From June 13–17, 35 students majoring in Recording Industry, Media Arts and Journalism and Strategic Media gained live, multimedia work experience on the 700-acre farm that College of Media and Entertainment Dean Ken Paulson calls his “Bonnaroo campus.”
“Our partnership with Bonnaroo has opened up so many opportunities for our students, and we’re now seeing those first students in the program return as professionals,” Paulson said. “It’s a reminder to all of us that classrooms shouldn’t be contained by four walls.”
Alumni Zac Leonard, a 2018 Media Arts graduate and former student crew worker at Bonnaroo, returned this year as the concert video producer for artist Post Malone, one of the most popular acts at this year’s festival.
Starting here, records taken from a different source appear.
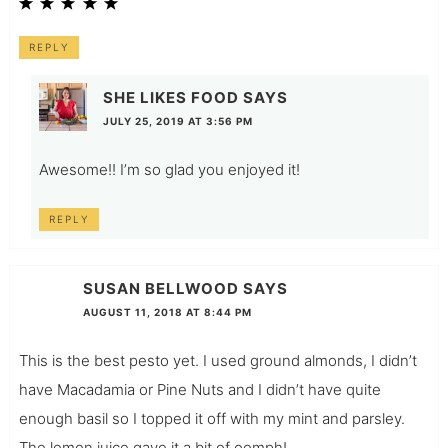
REPLY
SHE LIKES FOOD
SAYS
JULY 25, 2019 AT 3:56 PM
Awesome!! I’m so glad you enjoyed it!
REPLY
SUSAN BELLWOOD
SAYS
AUGUST 11, 2018 AT 8:44 PM
This is the best pesto yet. I used ground almonds, I didn’t
have Macadamia or Pine Nuts and I didn’t have quite
enough basil so I topped it off with my mint and parsley.
The lemon juice gave it a bit of oomph!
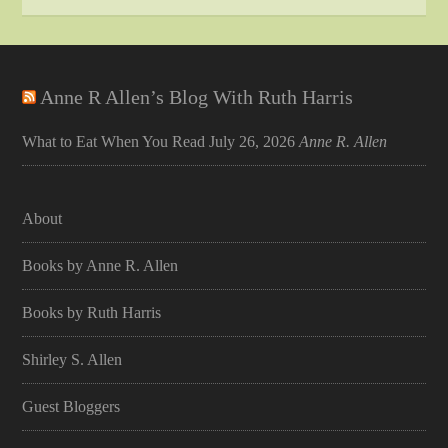
Anne R Allen’s Blog With Ruth Harris
What to Eat When You Read
July 26, 2026
Anne R. Allen
About
Books by Anne R. Allen
Books by Ruth Harris
Shirley S. Allen
Guest Bloggers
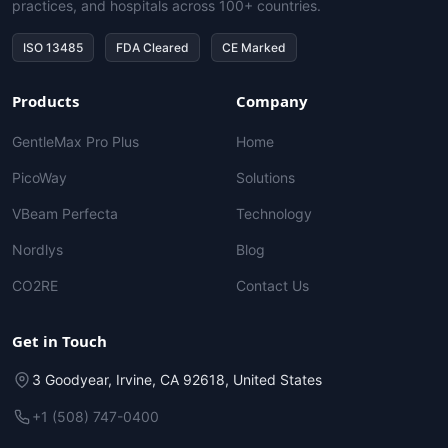
practices, and hospitals across 100+ countries.
ISO 13485
FDA Cleared
CE Marked
Products
Company
GentleMax Pro Plus
Home
PicoWay
Solutions
VBeam Perfecta
Technology
Nordlys
Blog
CO2RE
Contact Us
Get in Touch
3 Goodyear, Irvine, CA 92618, United States
+1 (508) 747-0400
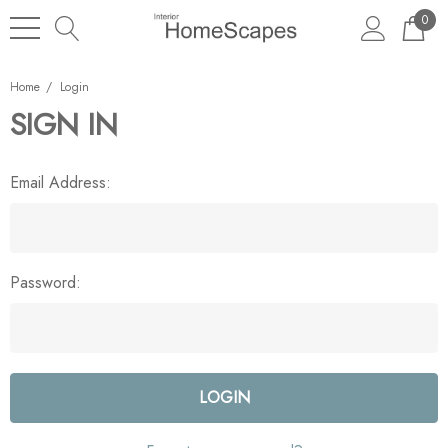
0
Home
Login
SIGN IN
Email Address:
Password:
“My experience with Bonnaroo solidified what I wanted to do as a career — live video for music,” Leonard said. “Bonnaroo with MTSU showed me what the environment of a festival was really like, the quality that is expected from these touring acts and their video crew.”
This is the fifth year the student production team at Bonnaroo used MTSU’s state-of-the-art, $1.7 million Mobile Production Lab, which captured footage from the festival’s Who Stage.
Students learn from the grind of a four-day festival, said Bob Gordon., an associate professor in Media Arts, who oversees the mobile lab.
“Eighteen live music concerts in four days — no other university in the area can do this,” Gordon said. “Our students produce actual content for Bonnaroo, their performers and the news media.”
Other students worked writing and taking photographs from different stages and filing them with local news outlets.
Leon Alligood, an associate professor of journalism, mentored students covering the festival for The Tennessean and other media outlets.
“Offering students an opportunity to immerse themselves in a work environment such as Bonnaroo tests them in so many real-world ways,” Alligood said. “From negotiating credential issues to snagging a quote from an elusive artist to just dealing with WiFi and other tech problems.”
Meanwhile, WMOT Roots Radio 89.5 FM, MTSU’s public Americana radio station, set up shop Saturday in a temporary live-broadcast studio to interview artists and do features from the festival. Among Program Director Jessie Scott’s interviews was artist Kelsey Waldon.
Although Sunday was the last day on the job for students at the Bonnaroo campus, for some their work continued.
“With 16 band performances in the can, we’ve got hundreds of audio tracks and video files to work with in our post-production phase back on campus over the next two weeks,” said Michael Fleming, a professor in the Department of Recording Industry.
“This year, student video directors and audio mixers will be working together closer than ever to recut, remix and package our music videos.”